I have a letter in the Irish Times today which is superficially about food labelling but is really about our approach to legislation in Ireland.
Before changing the law, one should check to see what the law already is. [Existing consumer law contains] wide-ranging provisions which should be more than adequate to combat improper use of food labelling terms, without having to wait for a departmental report to be commissioned, translated into a Bill, debated, passed, signed and enforced.
Professor Dermot Walsh has an article in the same newspaper about criminal investigations and Garda powers of detention. The issue has far more serious implications for society and individuals, but is connected.
IT WAS ONLY a matter of time before the inordinate delay in bringing criminal charges in respect of the financial mismanagement in this country would spawn calls for expanded Garda powers of detention.
It is a familiar refrain in which the political and law-enforcement authorities seek cover under what can appear a superficially attractive option. The reality is that it represents at best a lazy, outdated and blunt approach to criminal investigation, and at worst an oppressive device that sacrifices fundamental values of personal liberty and due process to the voracious appetite of an autocratic State.
Before the last general election there was much discussion of what was wrong with our system of politics in Ireland. The idea of a Constitutional Convention was floated as a forum in which these problems could be discussed and solutions proposed, although it is highly unlikely that the Convention being established by the current Government will have any significant effect.
I would submit that one of the problems with our system of politics is the rush to change the law whenever an issue arises. This is perpetuated through lobbying, with organisations developing policy issues into campaigns for legislative change which, if achieved, are seen as a win. Hot topics lead to calls for someone to do something and a politician steps forward with a new law: someone has done something.
Recent Ministers for Justice went through a phase in the mid to latter part of the last decade of introducing significant criminal laws on an almost annual basis. These were announced as harsh measures to tackle gangland crime and any practical or civil liberties concerns were dismissed. The latest problem in Limerick city would fall from the national media headlines once each law was passed. Someone has done something. But did these laws have a significant effect or did they just enable the political class to surmount the latest PR hurdle? The remarkable passage of the Criminal Justice (Amendment) Act 2009 is a case in point and has all the hallmarks of a pig in a poke.

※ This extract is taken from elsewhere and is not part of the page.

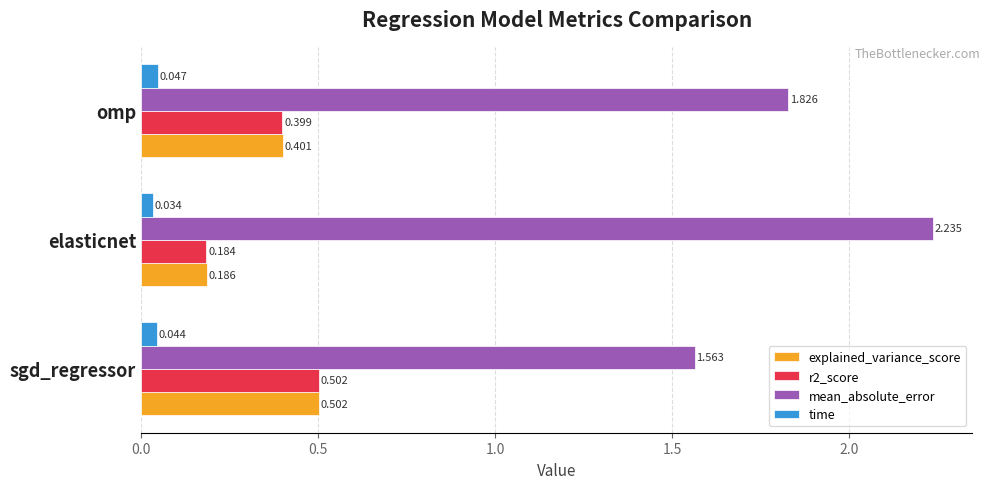

Between elasticnet and omp, which series saw the biggest shift?

mean_absolute_error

Professor Walsh concludes that something more than just amending the law is required:
Instead of proceeding blindly down the familiar road of expanding police powers of detention, the Government might be better advised to step back and consider just how effective or ineffective these measures have been over the past 40 years.

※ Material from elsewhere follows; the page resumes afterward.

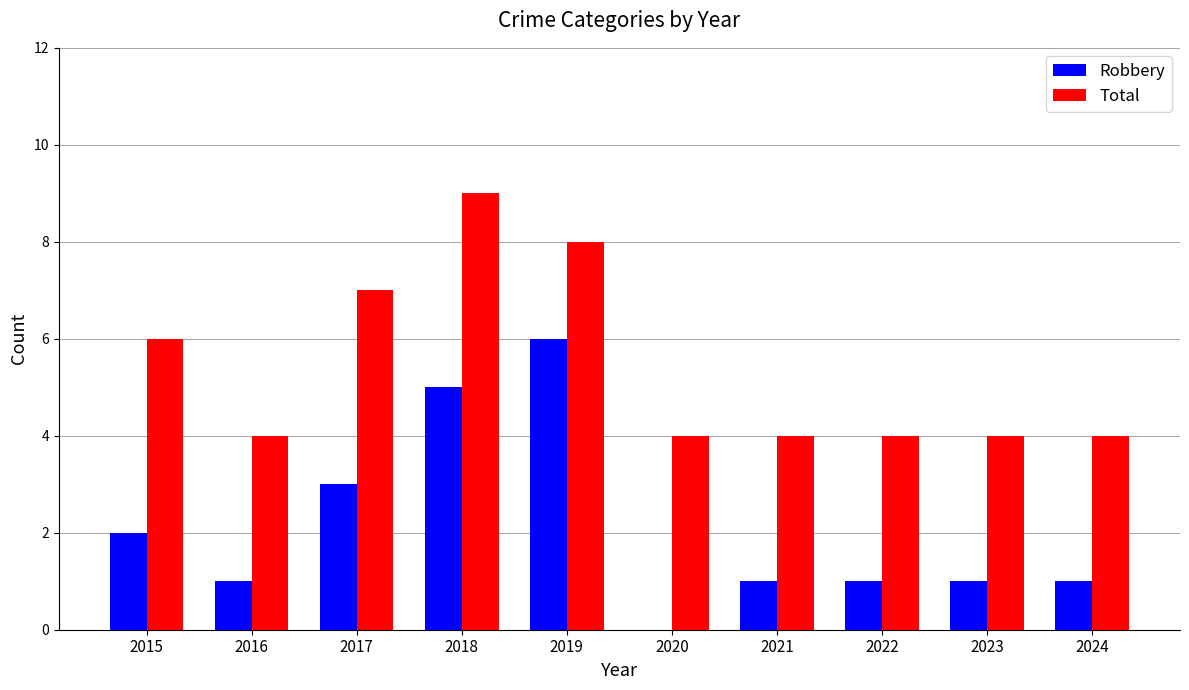

Is it true that Total equals 7 at 2020?

False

Of course, that requires more work. Work that is usually labour-intensive and expensive. Work that does not necessarily culminate in launches and press conferences. Work that involves actually using and enforcing laws before adding to them. Work that might involve lengthy study, such as that carried out by the Criminal Law Codification Advisory Committee, which is now to be abolished by Minister Shatter.
A new law is a sticking plaster, but a cheap and quick one that gets positive coverage. Someone has done something. Until we require more of our legislators, this might be the best we will get.
One thought on “Try using the law before changing it”
Here in the UK, we have had more new laws in the last 10 years than probably in the 30 years before that, especially in employment law and health and safety. Compliance with the law and enforcement is however probably at it’s lowest ebb for a century. Go figure.